The government’s disbursement of Tk 213.56 crore to victims of road accidents over the past three years is certainly a positive. It is the least that should be done for families who have lost loved ones or suffered injuries due to the chaos on our roads.
What must simultaneously be ensured is that these funds are being utilized properly, and reach the people they need to, and are distributed fairly and equitably.
However, while compensation certainly provides relief, it does not address the root of the problem. What Bangladesh has long needed is not just payouts but genuine reform to bring about road safety.
Year after year, thousands of lives are lost to reckless driving, unfit vehicles, overcrowded highways, and weak enforcement.
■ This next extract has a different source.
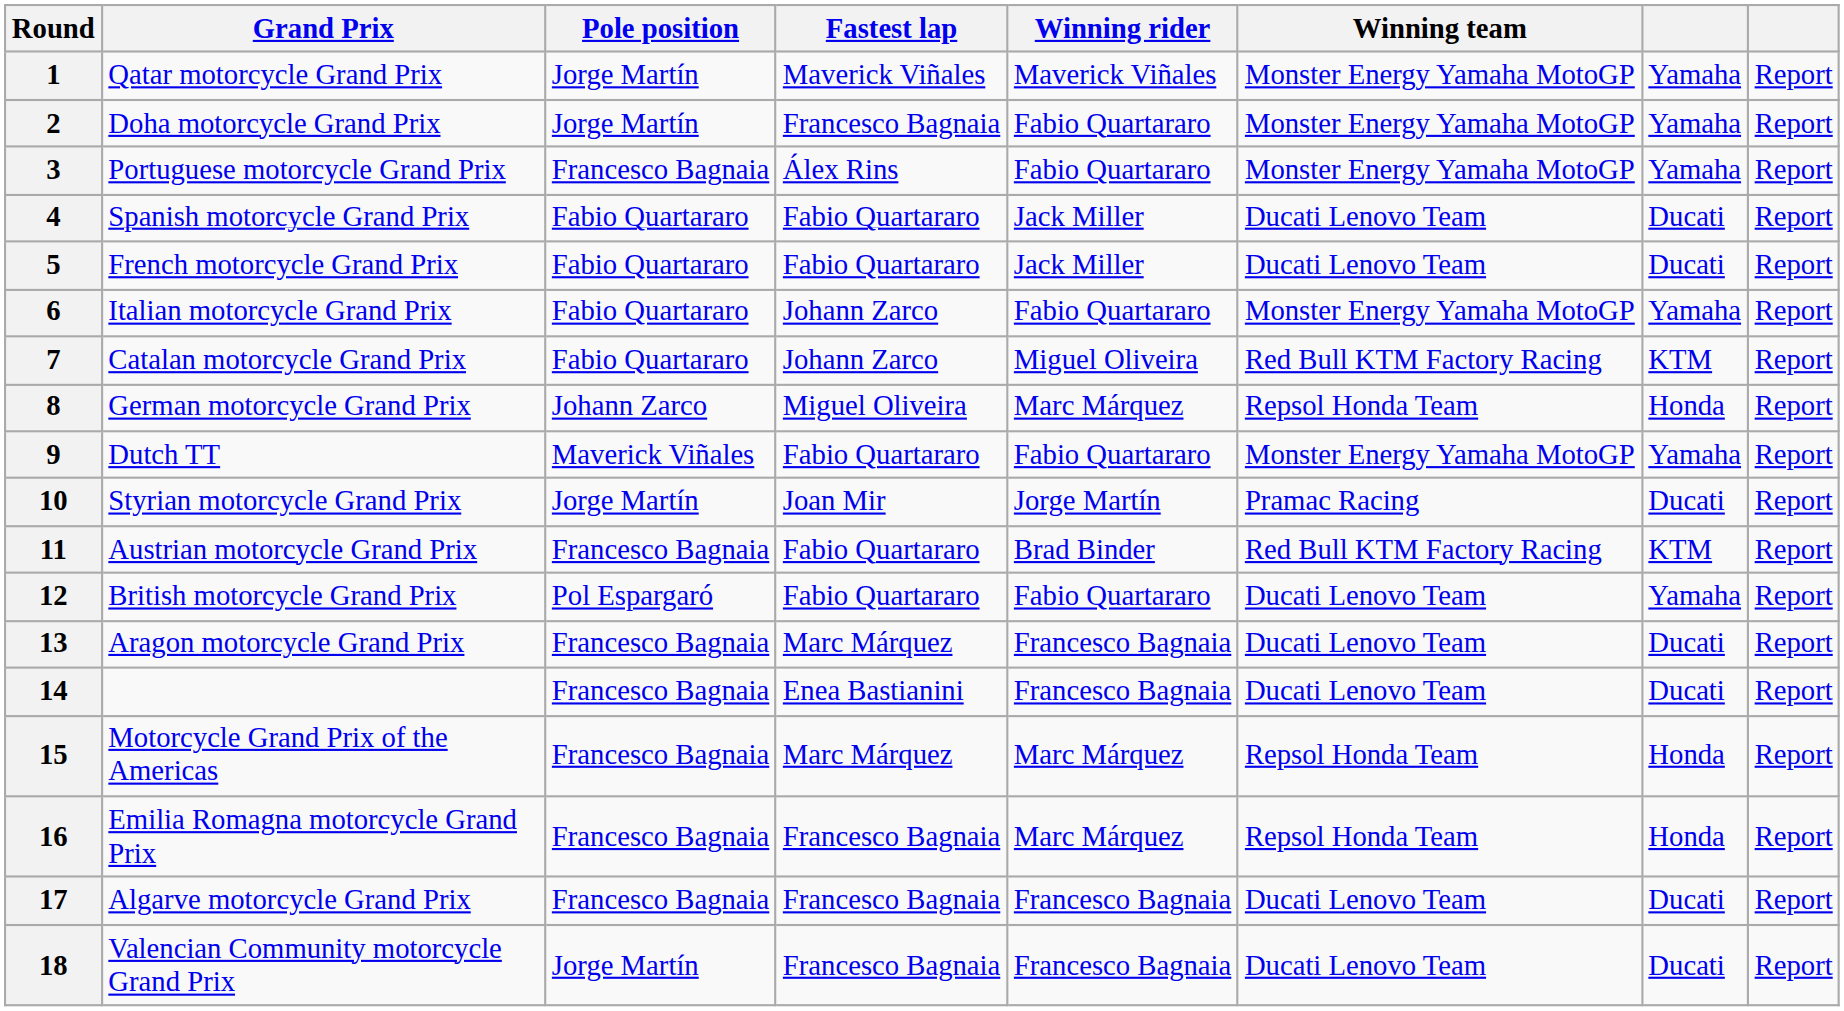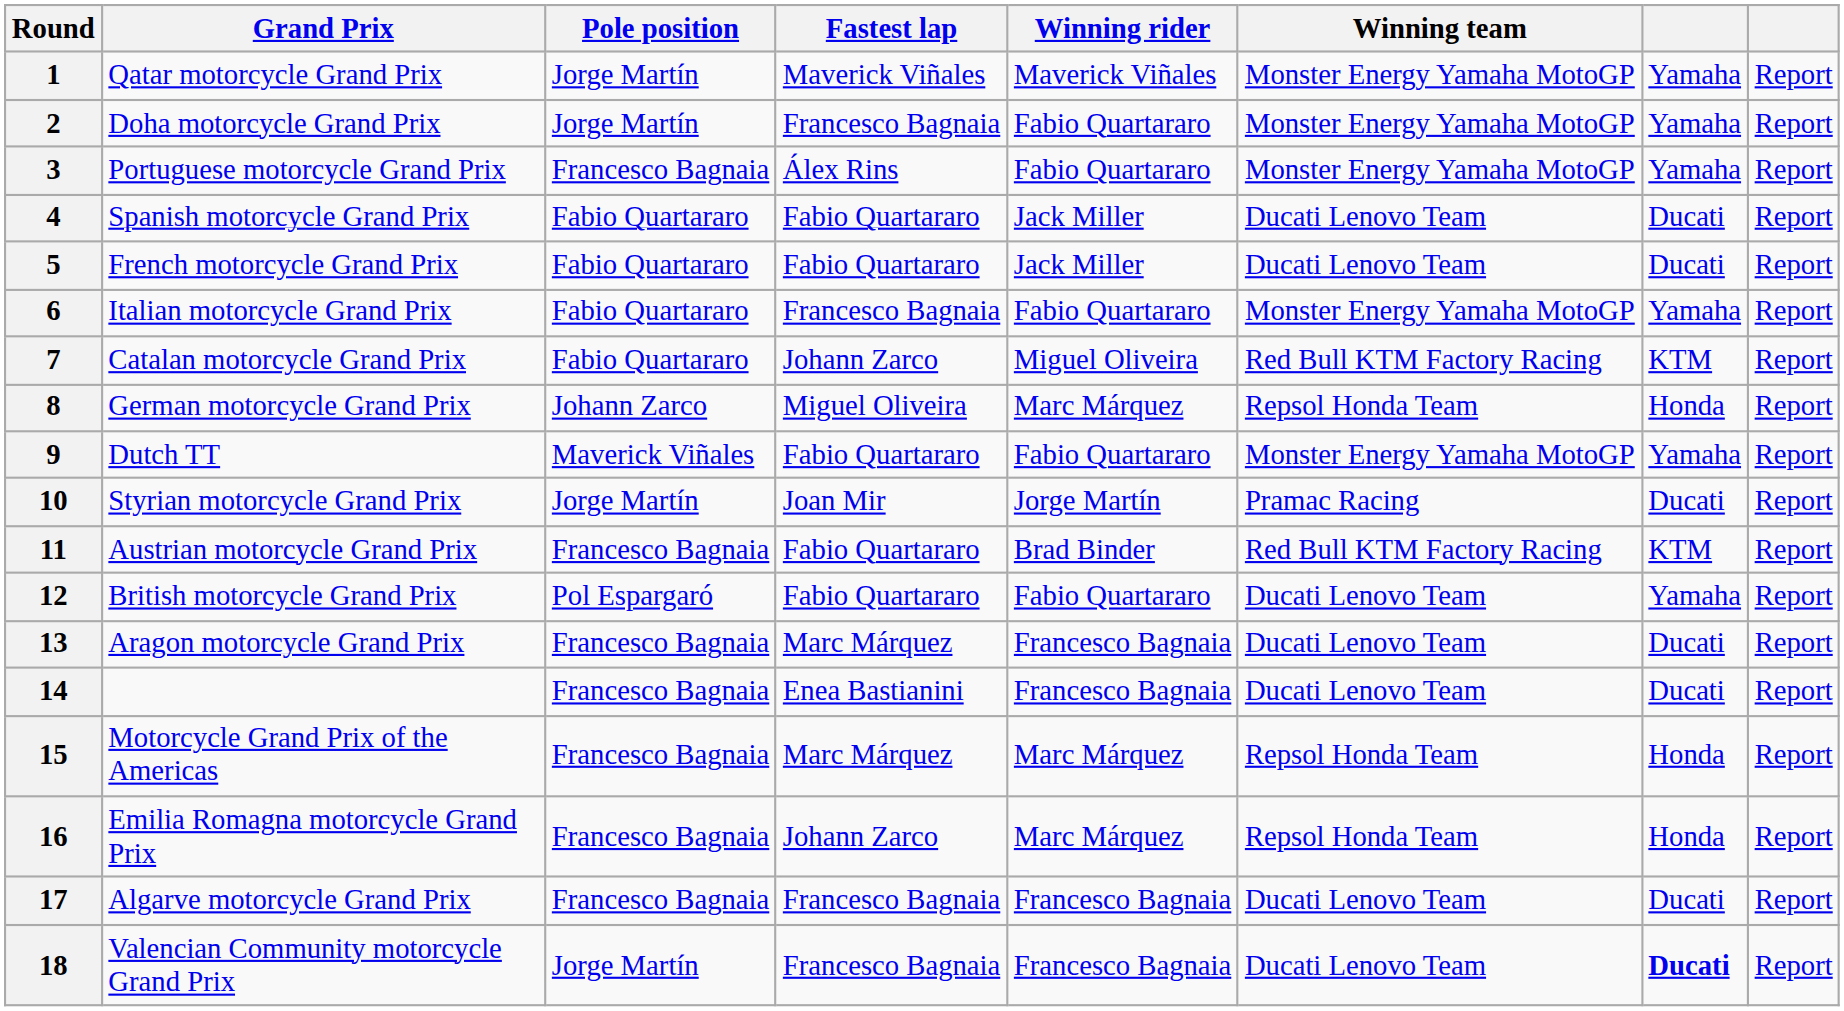6 | Fastest lap: Johann Zarco -> Francesco Bagnaia
16 | Fastest lap: Francesco Bagnaia -> Johann Zarco
18 | column 7: normal -> bold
The carnage is predictable, preventable, and yet it continues.
Financial compensation simply cannot erase grief, nor can it substitute for the reforms that would significantly prevent these tragedies in the first place.
The government must confront this reality. By now, everybody knows the measures that need to be taken seriously, from stricter enforcement of traffic laws to mandatory fitness checks for vehicles and above all else, accountability.
We also need more investment in infrastructure that can handle peak travel and awareness campaigns that remind citizens that haste on the road can cost lives.
None of this will be possible without the political will to break the cycle of negligence, something that has sadly been missing for what appears to be decades at this stage.
Bangladesh must shift from managing the aftermath of accidents to preventing them altogether. That is what will truly be worth celebrating.